• YOUR GOAL: Pictures aside, return every line below exactly as written.

-------

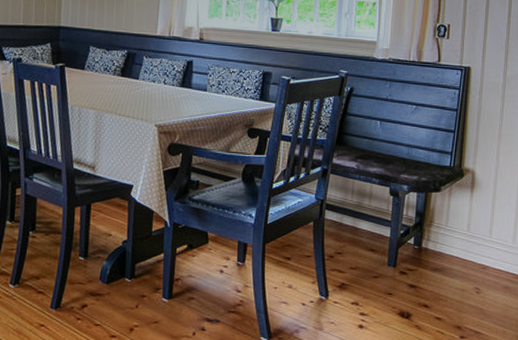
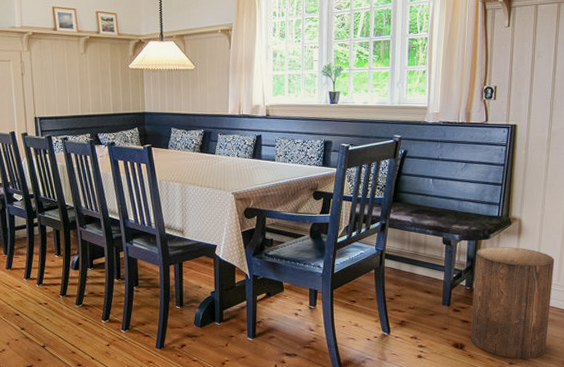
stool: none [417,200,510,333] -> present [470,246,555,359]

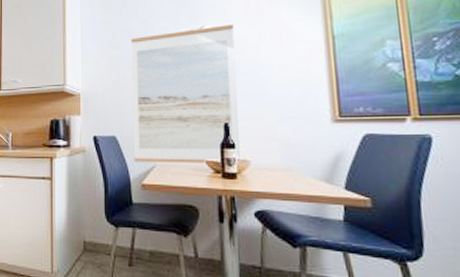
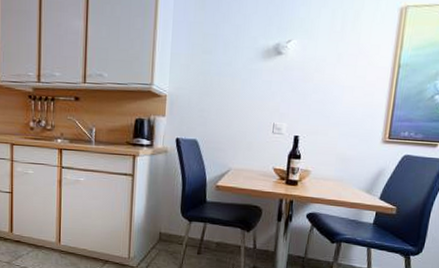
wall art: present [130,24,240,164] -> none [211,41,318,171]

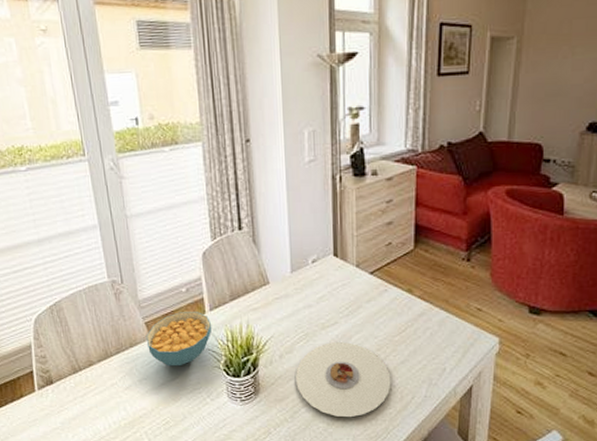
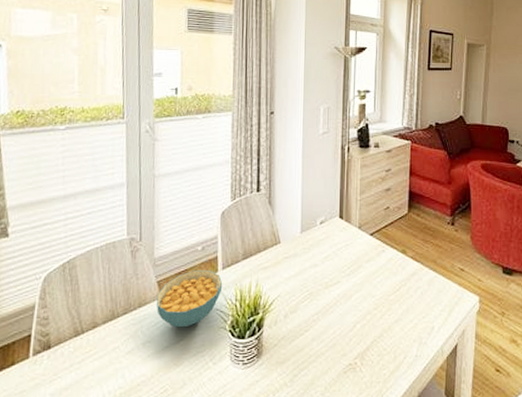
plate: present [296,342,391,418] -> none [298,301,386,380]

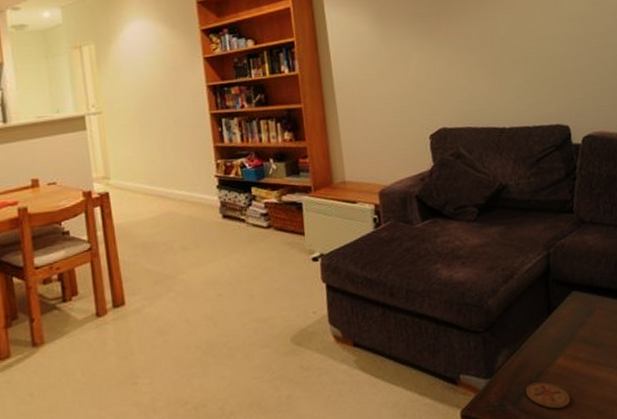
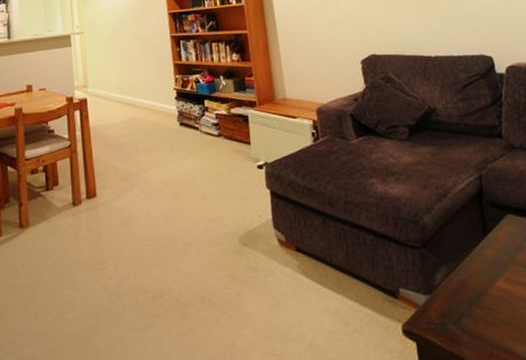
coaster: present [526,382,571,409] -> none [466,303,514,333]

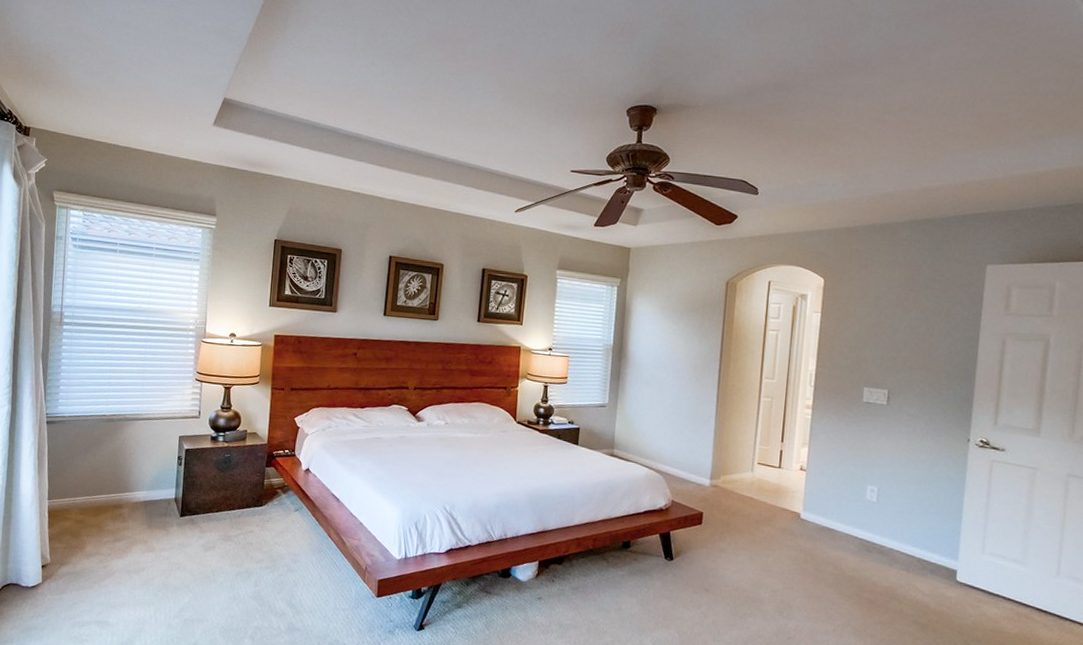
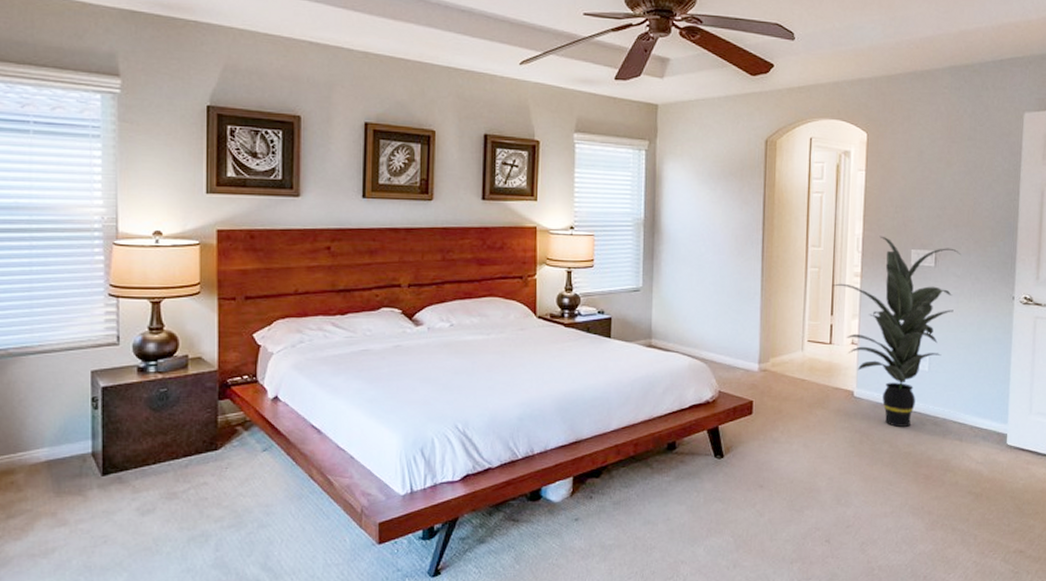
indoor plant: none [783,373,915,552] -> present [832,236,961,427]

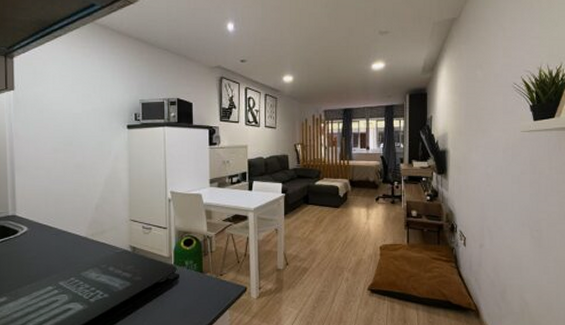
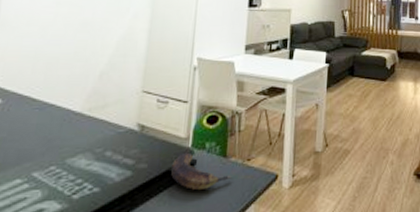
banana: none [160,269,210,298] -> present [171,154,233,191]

-------

• RESPONSE AREA:
stool: none [417,200,510,333] -> present [470,246,555,359]

wall art: present [130,24,240,164] -> none [211,41,318,171]

plate: present [296,342,391,418] -> none [298,301,386,380]

coaster: present [526,382,571,409] -> none [466,303,514,333]

indoor plant: none [783,373,915,552] -> present [832,236,961,427]

banana: none [160,269,210,298] -> present [171,154,233,191]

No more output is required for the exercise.